Methods: Using cultured monolayers of Calu-3 grown at air-interface, the presence and localization of LHRH-receptors in Calu-3 cells was determined using immunochemical methods. To determine the mechanisms of deslorelin transport, the directionality [apical-basolateral (A-B) and basolateral-apical (B-A)] of deslorelin transport across Calu-3 monolayers and the effects of temperature (37 degrees C and 4 degrees C) and an energy depletor (2,4-dinitrophenol) were investigated. To determine the role of LHRH-receptor in deslorelin transport across Calu-3 monolayers, the influence of an LHRH-receptor antisense oligonucleotide on the LHRH-receptor expression and deslorelin transport was studied. Also, the effect of a competing LHRH agonist, buserelin, on deslorelin transport was determined.
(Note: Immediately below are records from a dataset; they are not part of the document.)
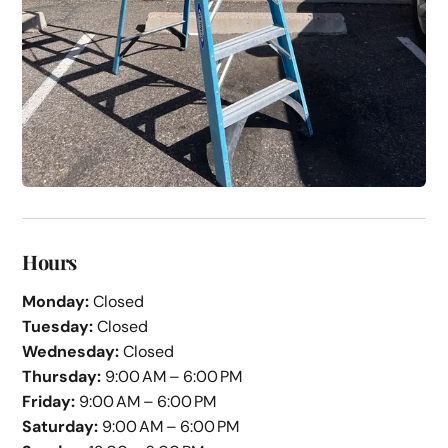
Hours
Monday:
Closed
Tuesday:
Closed
Wednesday:
Closed
Thursday:
9:00 AM – 6:00 PM
Friday:
9:00 AM – 6:00 PM
Saturday:
9:00 AM – 6:00 PM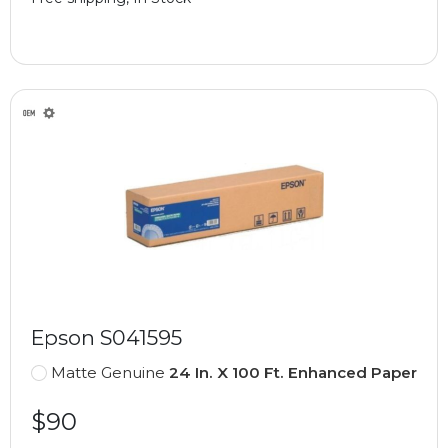
Epson S041595
Matte Genuine
24 In. X 100 Ft. Enhanced Paper
$90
Results: Immunofluorescence studies indicated the predominance of LHRH-receptor in Calu-3 cells at the apical and lateral surfaces. Western blot and RT-PCR studies further confirmed the expression of LHRH-receptor in Calu-3 cells. Deslorelin transport across Calu-3 monolayers was vectorial, with the cumulative A-B transport (1.79 +/- 0.29%) at the end of 240 min being higher than the B-A transport (0.34 +/- 0.11%). Low temperature as well as 2,4-dinitrophenol abolished this directionality. LHRH-receptor antisense oligonucleotide decreased the receptor expression at the mRNA and protein level and reduced the A-B deslorelin transport by 55 +/- 4%, without affecting the B-A transport, suggesting a role for LHRH-receptor in the vectorial transport of deslorelin. In addition, buserelin reduced the A-B deslorelin transport by 56 +/- 5% without affecting the B-A transport.
Conclusions: Taken together, our results provide evidence that deslorelin is transported across the respiratory epithelium via the LHRH-receptor.